[DATA EXCERPTS]
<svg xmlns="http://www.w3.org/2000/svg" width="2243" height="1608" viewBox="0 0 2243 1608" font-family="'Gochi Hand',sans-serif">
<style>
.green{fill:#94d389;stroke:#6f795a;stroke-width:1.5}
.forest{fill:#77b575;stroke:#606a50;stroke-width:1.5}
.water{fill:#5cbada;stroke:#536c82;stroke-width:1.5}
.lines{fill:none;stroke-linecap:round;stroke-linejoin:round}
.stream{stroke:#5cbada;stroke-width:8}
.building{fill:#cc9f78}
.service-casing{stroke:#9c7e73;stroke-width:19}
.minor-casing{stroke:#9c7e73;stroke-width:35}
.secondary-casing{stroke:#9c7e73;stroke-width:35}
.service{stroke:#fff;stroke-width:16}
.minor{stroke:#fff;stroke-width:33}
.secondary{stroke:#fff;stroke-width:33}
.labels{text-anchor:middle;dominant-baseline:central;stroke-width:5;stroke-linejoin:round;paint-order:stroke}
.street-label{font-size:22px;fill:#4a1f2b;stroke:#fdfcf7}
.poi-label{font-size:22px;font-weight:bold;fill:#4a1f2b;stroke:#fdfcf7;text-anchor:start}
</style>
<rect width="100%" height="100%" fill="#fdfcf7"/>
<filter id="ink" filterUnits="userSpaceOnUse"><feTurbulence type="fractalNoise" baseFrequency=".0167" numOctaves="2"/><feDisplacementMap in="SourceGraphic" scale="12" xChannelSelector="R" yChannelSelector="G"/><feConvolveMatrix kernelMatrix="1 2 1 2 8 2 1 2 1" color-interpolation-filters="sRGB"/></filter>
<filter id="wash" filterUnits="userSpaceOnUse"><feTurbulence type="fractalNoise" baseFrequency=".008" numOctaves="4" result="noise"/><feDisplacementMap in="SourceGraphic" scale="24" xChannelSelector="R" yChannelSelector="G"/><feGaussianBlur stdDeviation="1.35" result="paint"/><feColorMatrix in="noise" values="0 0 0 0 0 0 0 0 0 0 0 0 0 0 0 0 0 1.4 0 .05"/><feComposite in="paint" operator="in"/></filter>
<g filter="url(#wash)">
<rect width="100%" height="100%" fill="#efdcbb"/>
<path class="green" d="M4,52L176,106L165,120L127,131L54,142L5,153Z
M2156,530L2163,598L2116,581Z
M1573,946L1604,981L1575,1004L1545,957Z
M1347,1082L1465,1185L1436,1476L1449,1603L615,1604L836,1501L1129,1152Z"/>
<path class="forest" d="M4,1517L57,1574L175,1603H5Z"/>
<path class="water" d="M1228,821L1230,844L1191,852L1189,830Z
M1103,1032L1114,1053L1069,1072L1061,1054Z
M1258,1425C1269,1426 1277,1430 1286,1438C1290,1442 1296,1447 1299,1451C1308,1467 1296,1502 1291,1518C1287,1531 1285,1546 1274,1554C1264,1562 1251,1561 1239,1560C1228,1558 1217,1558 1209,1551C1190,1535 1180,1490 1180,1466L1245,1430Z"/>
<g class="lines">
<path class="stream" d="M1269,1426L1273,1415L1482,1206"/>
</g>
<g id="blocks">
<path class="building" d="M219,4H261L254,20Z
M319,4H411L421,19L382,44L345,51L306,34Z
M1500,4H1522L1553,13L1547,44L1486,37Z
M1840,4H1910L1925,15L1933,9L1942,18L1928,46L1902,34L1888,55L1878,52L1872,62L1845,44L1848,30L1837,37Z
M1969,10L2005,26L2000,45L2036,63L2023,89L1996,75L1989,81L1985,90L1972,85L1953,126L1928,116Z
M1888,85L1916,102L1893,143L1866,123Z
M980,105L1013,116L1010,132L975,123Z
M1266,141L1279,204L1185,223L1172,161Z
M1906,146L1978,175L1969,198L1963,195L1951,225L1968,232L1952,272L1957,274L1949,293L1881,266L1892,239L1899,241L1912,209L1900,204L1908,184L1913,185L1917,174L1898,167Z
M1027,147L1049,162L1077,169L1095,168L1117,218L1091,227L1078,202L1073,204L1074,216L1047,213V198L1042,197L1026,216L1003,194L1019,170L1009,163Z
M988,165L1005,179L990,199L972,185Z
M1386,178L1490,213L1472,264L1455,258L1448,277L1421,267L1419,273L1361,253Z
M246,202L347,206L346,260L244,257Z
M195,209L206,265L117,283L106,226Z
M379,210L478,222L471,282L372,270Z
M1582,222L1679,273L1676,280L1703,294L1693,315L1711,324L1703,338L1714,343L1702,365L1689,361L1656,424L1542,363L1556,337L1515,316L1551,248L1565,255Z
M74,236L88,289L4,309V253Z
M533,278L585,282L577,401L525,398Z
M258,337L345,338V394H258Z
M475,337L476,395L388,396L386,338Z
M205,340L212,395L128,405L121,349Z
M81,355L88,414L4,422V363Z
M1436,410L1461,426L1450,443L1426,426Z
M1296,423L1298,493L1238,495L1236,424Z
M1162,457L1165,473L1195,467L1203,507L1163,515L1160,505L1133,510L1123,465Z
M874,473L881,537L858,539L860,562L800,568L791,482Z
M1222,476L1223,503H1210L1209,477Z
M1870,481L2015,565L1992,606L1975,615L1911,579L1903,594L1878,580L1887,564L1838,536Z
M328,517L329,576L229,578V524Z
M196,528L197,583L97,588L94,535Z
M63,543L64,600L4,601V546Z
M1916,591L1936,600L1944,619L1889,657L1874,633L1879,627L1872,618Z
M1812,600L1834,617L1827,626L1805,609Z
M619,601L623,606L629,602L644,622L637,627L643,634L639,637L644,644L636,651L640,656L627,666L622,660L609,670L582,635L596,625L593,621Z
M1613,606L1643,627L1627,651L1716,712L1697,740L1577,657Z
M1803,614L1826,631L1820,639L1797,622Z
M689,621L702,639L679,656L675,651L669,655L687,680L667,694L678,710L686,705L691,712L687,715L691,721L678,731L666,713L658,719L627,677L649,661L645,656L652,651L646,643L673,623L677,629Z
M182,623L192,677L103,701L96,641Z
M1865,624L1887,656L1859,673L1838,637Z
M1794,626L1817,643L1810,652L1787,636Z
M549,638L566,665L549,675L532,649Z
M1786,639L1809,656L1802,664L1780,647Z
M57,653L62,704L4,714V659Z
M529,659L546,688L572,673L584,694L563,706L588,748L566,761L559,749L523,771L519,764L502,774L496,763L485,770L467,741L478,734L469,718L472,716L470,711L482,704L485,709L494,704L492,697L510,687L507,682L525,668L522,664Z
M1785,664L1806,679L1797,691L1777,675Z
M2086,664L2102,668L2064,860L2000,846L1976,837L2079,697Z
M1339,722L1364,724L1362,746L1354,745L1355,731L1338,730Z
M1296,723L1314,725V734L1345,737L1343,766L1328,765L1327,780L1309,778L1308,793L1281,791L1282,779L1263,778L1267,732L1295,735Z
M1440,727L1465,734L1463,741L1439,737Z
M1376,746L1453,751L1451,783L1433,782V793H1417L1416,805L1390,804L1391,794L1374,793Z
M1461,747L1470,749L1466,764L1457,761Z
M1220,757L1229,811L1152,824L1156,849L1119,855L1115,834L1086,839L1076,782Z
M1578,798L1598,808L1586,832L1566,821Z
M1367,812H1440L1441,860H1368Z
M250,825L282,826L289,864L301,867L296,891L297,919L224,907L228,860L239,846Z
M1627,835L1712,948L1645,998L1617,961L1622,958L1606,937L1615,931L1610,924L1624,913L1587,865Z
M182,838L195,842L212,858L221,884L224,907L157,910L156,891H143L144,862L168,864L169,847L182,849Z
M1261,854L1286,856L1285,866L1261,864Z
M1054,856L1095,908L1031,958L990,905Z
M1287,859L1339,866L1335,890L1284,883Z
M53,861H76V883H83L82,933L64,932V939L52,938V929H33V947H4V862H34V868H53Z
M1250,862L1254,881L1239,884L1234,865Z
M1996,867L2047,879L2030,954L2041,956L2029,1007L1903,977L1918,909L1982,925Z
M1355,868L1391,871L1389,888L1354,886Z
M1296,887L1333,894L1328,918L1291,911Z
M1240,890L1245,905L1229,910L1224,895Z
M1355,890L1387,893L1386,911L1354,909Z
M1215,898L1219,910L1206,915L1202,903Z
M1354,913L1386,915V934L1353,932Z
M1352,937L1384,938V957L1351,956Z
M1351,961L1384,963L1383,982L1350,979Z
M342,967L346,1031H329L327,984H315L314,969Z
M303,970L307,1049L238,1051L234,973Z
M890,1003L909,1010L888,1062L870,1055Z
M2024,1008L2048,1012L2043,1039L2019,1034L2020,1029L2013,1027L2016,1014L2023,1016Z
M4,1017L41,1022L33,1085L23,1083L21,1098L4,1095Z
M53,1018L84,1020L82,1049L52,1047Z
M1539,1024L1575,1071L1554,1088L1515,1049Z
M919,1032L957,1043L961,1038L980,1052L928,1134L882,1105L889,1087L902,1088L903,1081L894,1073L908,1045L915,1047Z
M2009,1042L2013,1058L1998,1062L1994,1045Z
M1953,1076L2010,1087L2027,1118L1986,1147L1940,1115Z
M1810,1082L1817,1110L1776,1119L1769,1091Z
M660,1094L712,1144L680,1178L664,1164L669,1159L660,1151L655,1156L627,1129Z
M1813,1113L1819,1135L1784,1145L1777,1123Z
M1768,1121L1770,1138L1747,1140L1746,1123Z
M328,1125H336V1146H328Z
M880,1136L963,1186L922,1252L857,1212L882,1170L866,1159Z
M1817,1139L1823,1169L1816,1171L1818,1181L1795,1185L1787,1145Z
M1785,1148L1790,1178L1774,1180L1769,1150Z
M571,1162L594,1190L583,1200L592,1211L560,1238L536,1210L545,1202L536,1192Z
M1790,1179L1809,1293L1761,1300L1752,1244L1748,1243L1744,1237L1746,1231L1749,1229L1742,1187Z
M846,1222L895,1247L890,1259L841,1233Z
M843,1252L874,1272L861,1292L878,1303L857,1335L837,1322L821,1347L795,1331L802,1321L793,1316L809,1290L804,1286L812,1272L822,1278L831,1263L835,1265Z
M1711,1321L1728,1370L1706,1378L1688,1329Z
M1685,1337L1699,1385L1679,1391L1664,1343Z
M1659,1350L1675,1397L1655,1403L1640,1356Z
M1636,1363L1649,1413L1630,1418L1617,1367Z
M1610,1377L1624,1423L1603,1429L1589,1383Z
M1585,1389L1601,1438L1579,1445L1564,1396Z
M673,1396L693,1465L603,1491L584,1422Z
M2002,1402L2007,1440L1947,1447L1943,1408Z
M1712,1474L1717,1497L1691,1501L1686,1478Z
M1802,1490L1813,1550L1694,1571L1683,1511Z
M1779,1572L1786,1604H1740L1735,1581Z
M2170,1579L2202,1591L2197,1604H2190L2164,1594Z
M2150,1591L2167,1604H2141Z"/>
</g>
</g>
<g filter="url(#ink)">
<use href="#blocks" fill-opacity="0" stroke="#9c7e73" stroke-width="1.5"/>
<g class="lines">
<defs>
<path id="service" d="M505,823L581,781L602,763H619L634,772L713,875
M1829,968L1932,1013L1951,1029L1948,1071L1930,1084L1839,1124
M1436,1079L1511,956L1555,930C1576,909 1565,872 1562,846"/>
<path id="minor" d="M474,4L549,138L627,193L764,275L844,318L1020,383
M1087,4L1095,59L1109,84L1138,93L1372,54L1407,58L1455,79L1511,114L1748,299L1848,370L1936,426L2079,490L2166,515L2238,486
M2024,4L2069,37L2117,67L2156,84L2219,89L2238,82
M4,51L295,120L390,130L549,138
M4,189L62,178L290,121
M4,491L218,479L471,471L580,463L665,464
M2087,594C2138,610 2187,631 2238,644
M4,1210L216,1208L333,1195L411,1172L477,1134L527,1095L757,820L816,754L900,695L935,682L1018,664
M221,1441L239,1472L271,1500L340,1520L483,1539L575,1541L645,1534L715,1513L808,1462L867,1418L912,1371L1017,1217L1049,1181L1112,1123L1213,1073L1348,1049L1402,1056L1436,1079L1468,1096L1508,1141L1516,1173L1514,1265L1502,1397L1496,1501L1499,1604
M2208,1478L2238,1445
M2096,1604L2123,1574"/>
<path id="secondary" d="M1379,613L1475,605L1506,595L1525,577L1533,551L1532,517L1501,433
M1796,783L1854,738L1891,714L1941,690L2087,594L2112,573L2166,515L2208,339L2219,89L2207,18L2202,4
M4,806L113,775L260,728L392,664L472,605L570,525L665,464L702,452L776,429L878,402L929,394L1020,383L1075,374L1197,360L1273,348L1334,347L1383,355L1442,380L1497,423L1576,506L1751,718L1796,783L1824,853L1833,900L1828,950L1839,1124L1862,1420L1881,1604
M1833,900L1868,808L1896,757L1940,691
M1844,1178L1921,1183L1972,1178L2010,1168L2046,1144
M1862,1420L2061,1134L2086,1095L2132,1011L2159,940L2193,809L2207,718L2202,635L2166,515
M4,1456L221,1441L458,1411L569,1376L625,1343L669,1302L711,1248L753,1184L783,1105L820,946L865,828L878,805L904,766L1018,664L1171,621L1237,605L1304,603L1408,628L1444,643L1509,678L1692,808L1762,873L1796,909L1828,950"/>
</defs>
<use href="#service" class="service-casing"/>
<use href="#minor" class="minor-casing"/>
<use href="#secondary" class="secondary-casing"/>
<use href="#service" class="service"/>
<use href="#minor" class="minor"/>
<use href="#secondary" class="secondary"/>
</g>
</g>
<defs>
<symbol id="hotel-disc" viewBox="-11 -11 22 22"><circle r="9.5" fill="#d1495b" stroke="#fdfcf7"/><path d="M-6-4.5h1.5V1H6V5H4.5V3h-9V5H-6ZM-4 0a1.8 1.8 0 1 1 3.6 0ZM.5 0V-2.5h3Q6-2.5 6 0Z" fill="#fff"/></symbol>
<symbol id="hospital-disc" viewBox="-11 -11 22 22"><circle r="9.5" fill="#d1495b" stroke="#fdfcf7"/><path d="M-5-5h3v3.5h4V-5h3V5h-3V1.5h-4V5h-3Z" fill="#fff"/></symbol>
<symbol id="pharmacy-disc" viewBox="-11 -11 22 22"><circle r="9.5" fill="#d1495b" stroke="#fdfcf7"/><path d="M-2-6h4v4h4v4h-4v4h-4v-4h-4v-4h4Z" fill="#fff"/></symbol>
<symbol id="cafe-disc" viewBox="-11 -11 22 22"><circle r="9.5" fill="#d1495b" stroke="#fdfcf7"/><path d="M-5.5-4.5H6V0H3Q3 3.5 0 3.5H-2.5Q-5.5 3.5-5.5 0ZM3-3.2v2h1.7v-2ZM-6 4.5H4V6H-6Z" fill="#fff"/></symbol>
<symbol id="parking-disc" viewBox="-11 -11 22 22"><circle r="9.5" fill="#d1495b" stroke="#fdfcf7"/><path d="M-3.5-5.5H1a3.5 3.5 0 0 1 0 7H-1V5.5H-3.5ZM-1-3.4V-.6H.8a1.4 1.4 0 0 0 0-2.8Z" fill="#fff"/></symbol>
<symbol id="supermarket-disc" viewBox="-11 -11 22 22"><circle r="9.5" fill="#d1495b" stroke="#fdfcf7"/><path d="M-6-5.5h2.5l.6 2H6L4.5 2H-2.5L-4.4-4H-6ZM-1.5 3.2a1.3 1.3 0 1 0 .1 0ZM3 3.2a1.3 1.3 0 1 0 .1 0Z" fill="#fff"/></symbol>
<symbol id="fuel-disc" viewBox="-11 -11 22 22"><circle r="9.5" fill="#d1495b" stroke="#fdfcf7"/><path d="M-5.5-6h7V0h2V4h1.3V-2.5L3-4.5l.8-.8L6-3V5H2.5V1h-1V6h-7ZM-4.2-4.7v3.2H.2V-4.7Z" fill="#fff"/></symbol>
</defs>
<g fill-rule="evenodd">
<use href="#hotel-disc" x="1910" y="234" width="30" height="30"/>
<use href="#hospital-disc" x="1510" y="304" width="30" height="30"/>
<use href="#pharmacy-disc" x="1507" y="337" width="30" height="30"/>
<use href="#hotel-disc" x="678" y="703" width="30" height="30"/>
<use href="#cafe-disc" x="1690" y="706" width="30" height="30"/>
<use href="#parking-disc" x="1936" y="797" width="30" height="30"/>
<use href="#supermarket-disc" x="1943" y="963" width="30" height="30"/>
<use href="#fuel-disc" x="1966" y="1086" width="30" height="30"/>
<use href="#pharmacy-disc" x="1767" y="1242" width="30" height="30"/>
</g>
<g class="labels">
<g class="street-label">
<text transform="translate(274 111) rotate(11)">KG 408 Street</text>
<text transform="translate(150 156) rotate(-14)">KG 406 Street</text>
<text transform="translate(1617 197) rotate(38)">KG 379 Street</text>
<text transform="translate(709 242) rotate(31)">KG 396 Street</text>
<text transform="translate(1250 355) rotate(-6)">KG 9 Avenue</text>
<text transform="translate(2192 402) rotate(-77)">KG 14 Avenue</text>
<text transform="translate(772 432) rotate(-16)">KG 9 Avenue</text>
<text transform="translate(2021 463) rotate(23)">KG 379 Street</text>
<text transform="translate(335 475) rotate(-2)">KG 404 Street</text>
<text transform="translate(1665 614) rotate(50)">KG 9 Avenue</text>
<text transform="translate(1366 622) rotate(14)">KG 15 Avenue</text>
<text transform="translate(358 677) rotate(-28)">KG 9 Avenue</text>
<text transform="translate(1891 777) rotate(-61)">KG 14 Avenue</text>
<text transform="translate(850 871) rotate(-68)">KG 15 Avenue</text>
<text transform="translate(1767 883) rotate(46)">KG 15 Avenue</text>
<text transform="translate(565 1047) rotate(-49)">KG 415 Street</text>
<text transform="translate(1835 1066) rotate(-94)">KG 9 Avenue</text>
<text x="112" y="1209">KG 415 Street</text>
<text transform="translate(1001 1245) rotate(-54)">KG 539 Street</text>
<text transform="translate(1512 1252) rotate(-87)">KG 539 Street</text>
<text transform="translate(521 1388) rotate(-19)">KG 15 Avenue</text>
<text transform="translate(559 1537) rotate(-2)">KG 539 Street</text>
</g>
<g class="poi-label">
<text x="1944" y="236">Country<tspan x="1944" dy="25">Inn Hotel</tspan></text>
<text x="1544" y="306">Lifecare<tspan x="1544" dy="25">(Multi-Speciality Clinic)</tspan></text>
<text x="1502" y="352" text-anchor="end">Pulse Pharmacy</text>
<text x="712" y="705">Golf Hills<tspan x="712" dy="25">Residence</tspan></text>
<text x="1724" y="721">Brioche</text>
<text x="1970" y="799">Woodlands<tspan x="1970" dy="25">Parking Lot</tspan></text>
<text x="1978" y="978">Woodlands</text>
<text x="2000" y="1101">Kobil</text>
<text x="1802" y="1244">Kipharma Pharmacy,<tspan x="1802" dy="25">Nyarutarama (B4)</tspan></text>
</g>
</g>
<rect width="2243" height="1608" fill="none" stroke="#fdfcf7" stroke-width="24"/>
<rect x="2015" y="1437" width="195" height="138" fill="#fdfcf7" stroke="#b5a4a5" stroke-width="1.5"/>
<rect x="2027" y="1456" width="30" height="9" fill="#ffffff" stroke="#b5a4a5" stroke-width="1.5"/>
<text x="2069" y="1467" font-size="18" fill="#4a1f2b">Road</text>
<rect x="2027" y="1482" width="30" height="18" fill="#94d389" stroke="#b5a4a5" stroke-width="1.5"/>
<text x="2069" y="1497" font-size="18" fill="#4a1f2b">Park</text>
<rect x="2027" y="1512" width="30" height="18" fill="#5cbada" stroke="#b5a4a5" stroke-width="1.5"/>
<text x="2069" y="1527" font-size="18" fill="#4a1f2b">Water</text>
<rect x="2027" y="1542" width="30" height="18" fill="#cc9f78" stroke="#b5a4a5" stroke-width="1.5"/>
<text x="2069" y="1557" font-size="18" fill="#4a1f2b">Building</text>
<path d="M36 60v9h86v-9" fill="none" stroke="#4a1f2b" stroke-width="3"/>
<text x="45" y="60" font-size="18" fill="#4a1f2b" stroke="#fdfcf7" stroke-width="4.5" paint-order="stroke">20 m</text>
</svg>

[WORK ORDER] Which lines above contain the word "userSpaceOnUse"? Copy each of them.

[SOLUTION FOR THIS EXERCISE]
<filter id="ink" filterUnits="userSpaceOnUse"><feTurbulence type="fractalNoise" baseFrequency=".0167" numOctaves="2"/><feDisplacementMap in="SourceGraphic" scale="12" xChannelSelector="R" yChannelSelector="G"/><feConvolveMatrix kernelMatrix="1 2 1 2 8 2 1 2 1" color-interpolation-filters="sRGB"/></filter>
<filter id="wash" filterUnits="userSpaceOnUse"><feTurbulence type="fractalNoise" baseFrequency=".008" numOctaves="4" result="noise"/><feDisplacementMap in="SourceGraphic" scale="24" xChannelSelector="R" yChannelSelector="G"/><feGaussianBlur stdDeviation="1.35" result="paint"/><feColorMatrix in="noise" values="0 0 0 0 0 0 0 0 0 0 0 0 0 0 0 0 0 1.4 0 .05"/><feComposite in="paint" operator="in"/></filter>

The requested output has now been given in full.